═════ Document extract

Our annual salary survey shows that more and more logistics pros are finding a job, gaining some experience, and then quickly parlaying that expertise into a higher-paying gig elsewhere.

By Etta Walsh, Senior Editor -- Logistics Management, 4/1/2001

First, the good news. Salaries for logistics professionals continue to rise, with the average yearly wage now reaching $71,000—nearly double the average salary recorded when Logistics Management first began keeping track 17 years ago. (See Figure 1 below.)

Now, the bad news. Employers aren't rewarding the loyalty of long-term employees. Our survey of nearly 1,000 logistics professionals shows that companies are paying newcomers average salaries that are only $10,000 below what companies are paying logistics pros with more than 30 years' experience—$72,000 on average for the newcomers vs. $82,000 for the long timers. (See Figure 2 below.)

That said, the average salary hike was 7.1 percent last year, an improvement on the previous year's 6.4 percent and a reflection of the tight labor market that resulted from the healthy U.S. economy. This year's economic slowdown will no doubt have an impact on the salaries our survey respondents will report next year.

══════════
═════ Input data

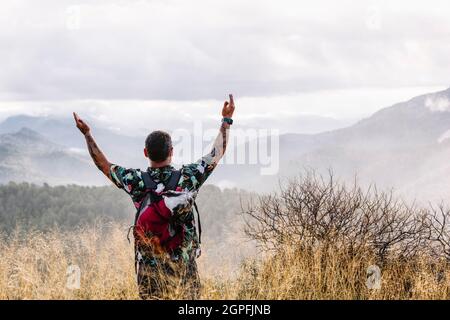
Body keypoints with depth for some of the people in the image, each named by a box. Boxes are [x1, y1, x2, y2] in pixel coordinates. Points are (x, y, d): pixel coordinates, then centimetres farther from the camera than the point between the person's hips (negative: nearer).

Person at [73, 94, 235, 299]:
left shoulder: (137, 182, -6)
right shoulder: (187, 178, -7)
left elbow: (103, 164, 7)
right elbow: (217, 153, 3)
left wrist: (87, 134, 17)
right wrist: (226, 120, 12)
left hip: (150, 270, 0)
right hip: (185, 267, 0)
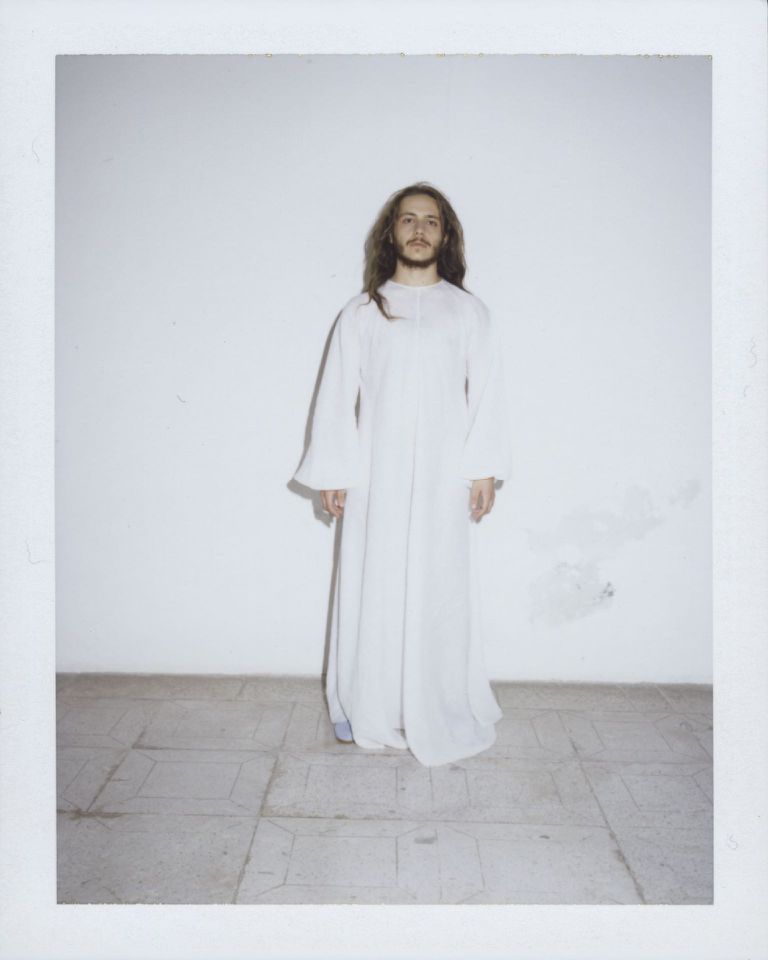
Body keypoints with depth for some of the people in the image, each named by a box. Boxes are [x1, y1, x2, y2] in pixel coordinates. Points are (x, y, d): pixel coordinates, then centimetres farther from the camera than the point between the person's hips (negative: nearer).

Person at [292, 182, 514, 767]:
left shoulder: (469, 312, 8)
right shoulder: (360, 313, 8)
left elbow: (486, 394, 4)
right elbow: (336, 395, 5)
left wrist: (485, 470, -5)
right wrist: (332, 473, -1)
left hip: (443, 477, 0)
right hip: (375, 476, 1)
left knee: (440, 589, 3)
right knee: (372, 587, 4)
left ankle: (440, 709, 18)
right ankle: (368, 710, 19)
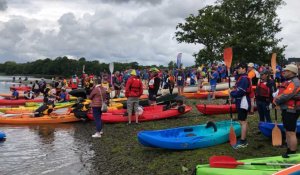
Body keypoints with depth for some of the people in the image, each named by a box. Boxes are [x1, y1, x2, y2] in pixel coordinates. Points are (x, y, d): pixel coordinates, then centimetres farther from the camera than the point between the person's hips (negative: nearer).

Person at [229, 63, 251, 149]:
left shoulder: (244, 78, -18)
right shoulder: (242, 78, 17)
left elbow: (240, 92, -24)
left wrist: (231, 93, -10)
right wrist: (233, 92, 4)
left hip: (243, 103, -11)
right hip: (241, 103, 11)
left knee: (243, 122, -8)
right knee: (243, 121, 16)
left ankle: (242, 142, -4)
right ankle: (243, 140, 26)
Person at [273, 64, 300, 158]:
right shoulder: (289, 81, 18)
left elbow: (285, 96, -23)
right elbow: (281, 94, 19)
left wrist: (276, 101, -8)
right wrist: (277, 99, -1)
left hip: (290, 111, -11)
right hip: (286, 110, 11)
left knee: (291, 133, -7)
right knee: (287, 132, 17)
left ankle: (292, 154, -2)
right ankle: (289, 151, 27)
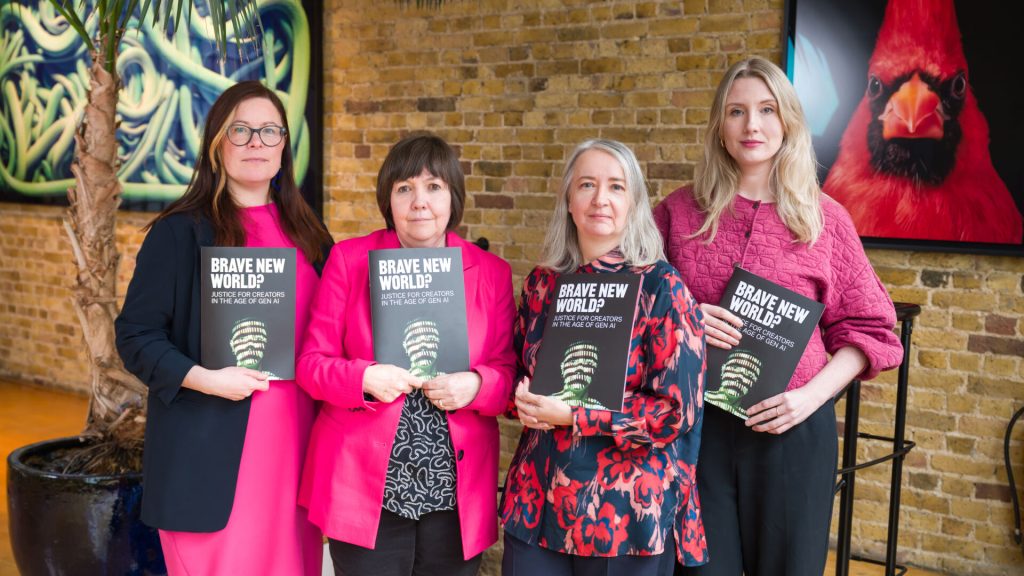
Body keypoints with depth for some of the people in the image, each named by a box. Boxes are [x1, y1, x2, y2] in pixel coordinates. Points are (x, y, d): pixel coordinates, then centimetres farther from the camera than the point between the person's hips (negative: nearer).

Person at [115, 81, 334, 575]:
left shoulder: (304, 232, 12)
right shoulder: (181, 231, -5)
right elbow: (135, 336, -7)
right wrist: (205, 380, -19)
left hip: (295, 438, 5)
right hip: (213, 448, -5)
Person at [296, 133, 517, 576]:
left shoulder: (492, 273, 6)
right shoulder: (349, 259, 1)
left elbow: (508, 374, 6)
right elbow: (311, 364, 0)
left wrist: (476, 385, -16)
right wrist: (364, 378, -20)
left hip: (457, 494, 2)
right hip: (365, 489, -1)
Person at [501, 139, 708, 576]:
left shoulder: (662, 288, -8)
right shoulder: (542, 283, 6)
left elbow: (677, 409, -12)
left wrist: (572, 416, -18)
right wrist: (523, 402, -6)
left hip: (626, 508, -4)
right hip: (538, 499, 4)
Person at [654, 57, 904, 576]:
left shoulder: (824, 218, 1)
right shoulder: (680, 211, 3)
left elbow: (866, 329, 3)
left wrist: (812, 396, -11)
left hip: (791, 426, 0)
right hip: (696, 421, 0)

══════════

What to do:
(1) In the salary survey article, how large was the average salary hike last year?
(2) Carry on the salary survey article, picking up after its final sentence.

Numbered responses:
(1) The average salary hike was 7.1 percent.

(2)
Although the average salary hike was 7.1 percent, most respondents reported raises well below that. Most of those we surveyed, 55 percent, reported their annual raises amounted to less than 5 percent, while 21 percent reported raises ranging up to 10 percent, and 10 percent of participants received boosts in salary of up to 20 percent. Only a lucky 5 percent reported raises of more than 20 percent. The median raise indicated in the survey results—with half of the respondents falling above the figure and half falling below—was 5 percent. (It is important to note that the reported raises do not necessarily correspond to the average change in salary for the entire survey sample. Raises are self-reported by respondents, while the average change reflects this year's sample vs. last year's, and the respondent pool changes from year to year.)

In a repeat of our findings from last year, our survey shows that job mobility, not loyalty to one company, is the career track to higher pay. In every salary category, about half of all respondents—and in some cases, more than half—said they had been in their current jobs for five years or less. (See Figure 3 below.)

How We Did It

To compile our annual insider's look at logistics careers and compensation, Cahners Research tabulated 973 responses to our annual salary survey questionnaire. About a third of the respondents had previously participated in our survey. Despite the influx of newcomers, the survey results remained consistent with those of previous efforts.

For example, the profile of Logistics Management's readers hasn't changed much over the years. (See Figure 4 below.) The respondents reported a slight rise in their years of logistics experience, from 16 years to 16.4, and years with one company, from 10 to 10.7 years. Years in the current job have dropped slightly, from six years to 5.7 years, while the number of subordinates has jumped from 12.1 to 17 in this year's survey. Average age remains stable, too, at 44.5 years vs. 44.4 in our survey published last year.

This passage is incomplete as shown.